Arnold Mickens

No. 27
- Position: Running back

Personal information
- Born: October 12, 1972 Indianapolis, Indiana, U.S.
- Died: January 18, 2022 (aged 49) Indianapolis, Indiana, U.S.
- Listed height: 5 ft 11 in (1.80 m)
- Listed weight: 217 lb (98 kg)

Career information
- High school: Broad Ripple (Indianapolis)
- College: Indiana (1991–1993) Butler (1994–1995)
- NFL draft: 1996: undrafted

Career history
- Indianapolis Colts (1996–1997);
- Stats at Pro Football Reference

= Arnold Mickens =

American football player (1972–2022)

Arnold Lee Mickens Jr. (October 12, 1972 – January 18, 2022) was an American professional football running back who played one season with the Indianapolis Colts of the National Football League (NFL). He played college football at Indiana University Bloomington and Butler University.

==Early life==
Arnold Lee Mickens Jr. was born on October 12, 1972, in Indianapolis, Indiana. He attended Broad Ripple High School in Indianapolis. He was a linebacker and running back on the football team at Broad Ripple High, earning all-state honors.

==College career==
Mickens was a member of the Indiana Hoosiers of the Indiana University Bloomington from 1991 to 1993 and a two-year letterman from 1992 to 1993. He redshirted the 1991 season, and played several positions on the scout team. He was converted to linebacker full-time in 1992 and started one game that year, recording 34 tackles and one sack. He garnered Big Ten all-academic team recognition in 1992. He played in seven games in 1993, posting four tackles.

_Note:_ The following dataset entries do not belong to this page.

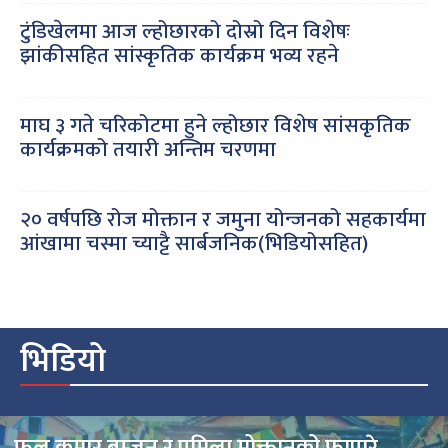
टुंडिखेलमा आज ल्होछारको दोस्रो दिन विशेषः
झांकीसहित सांस्कृतिक कार्यक्रम भव्य रहने
माघ ३ गते चरिकोटमा हुने ल्होछार विशेष सांसकृतिक
कार्यक्रमको तयारी अन्तिम चरणमा
२० वर्षपछि रोज मोक्तान र जमुना योन्जनको सहकार्यमा
आंखामा चस्मा च्याट्टै सार्बजनिक(भिडियोसहित)
भिडियो
फुल कुमार बम्जन र प्रमिला मोक्तानको फापारे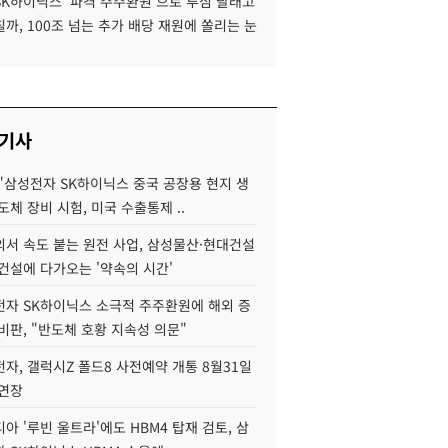
SK하이닉스 '파격 주주환원'으로 투심 달래고
까, 100조 넘는 추가 배당 재원에 쏠리는 눈
 기사
"삼성전자 SK하이닉스 중국 공장용 현지 생
도체 장비 시험, 미국 수출통제 ..
서 속도 붙는 원전 사업, 삼성물산·현대건설
건설에 다가오는 '약속의 시간'
자 SK하이닉스 소극적 주주환원에 해외 증
비판, "반도체 호황 지속성 의문"
자, 갤럭시Z 폴드8 사전예약 개통 8월31일
 연장
아 '루빈 울트라'에도 HBM4 탑재 검토, 삼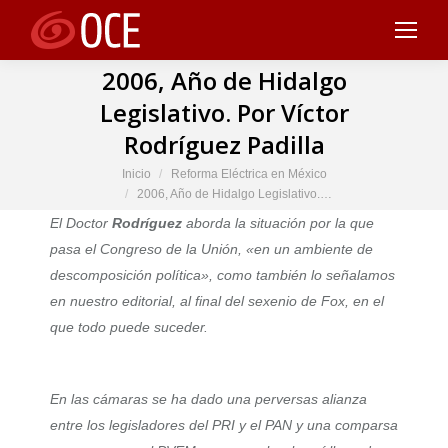
2006, Año de Hidalgo
Legislativo. Por Víctor
Rodríguez Padilla
Estás aquí:
Inicio
Reforma Eléctrica en México
2006, Año de Hidalgo Legislativo.…
El Doctor
Rodríguez
aborda la situación por la que
pasa el Congreso de la Unión, «en un ambiente de
descomposición política», como también lo señalamos
en nuestro editorial, al final del sexenio de Fox, en el
que todo puede suceder.
En las cámaras se ha dado una perversas alianza
entre los legisladores del PRI y el PAN y una comparsa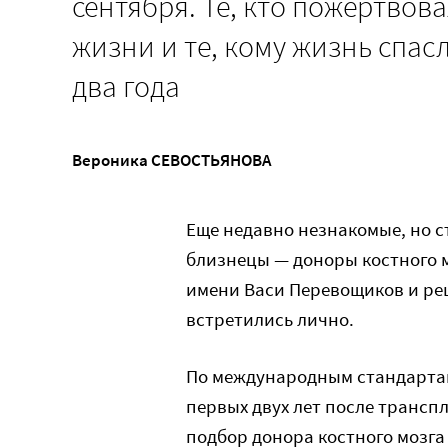
сентября. Те, кто пожертвов
жизни и те, кому жизнь спа
два года
Вероника СЕВОСТЬЯНОВА
Еще недавно незнакомые, но с
близнецы — доноры костного м
имени Васи Перевощиков и ре
встретились лично.
По международным стандартам
первых двух лет после транспл
подбор донора костного мозга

Mickens then transferred to play for the Butler Bulldogs of Butler University, where he was a two-year letterman at running back from 1994 to 1995. He rushed for an NCAA Division I-AA record 2,255 yards in 1994. He rushed for over 200 yards in an NCAA Division I-AA record eight straight games in 1994 as well. Mickens also set NCA Division I-AA records in single-game rushing attempts with 56, most consecutive rushing attempts by the same player with 26, and career rushing yards per game with 190.7. He majored in public and corporate communications at Butler. He was inducted into Butler's athletics hall of fame in 2009.

He was a member of Phi Beta Sigma fraternity.

==Professional career==
After going undrafted in the 1996 NFL draft, Mickens signed with the Indianapolis Colts on April 26. He was released on August 28, signed to the team's practice squad on September 10, released again on September 23, and signed to the practice squad again on October 15. He was promoted to the active roster on October 18 and played in three games (primarily on special teams) for the Colts before being released on November 12. Mickens was signed to the practice squad the next day. He signed a futures contract with the Colts on January 6, 1997. He was released on July 18, 1997, after failing a physical. He was later waived on March 11, 1998.

==Personal life==
Mickens later worked as a counselor in the Indianapolis Public Schools system. He died on January 18, 2022, in Indianapolis at the age of 49.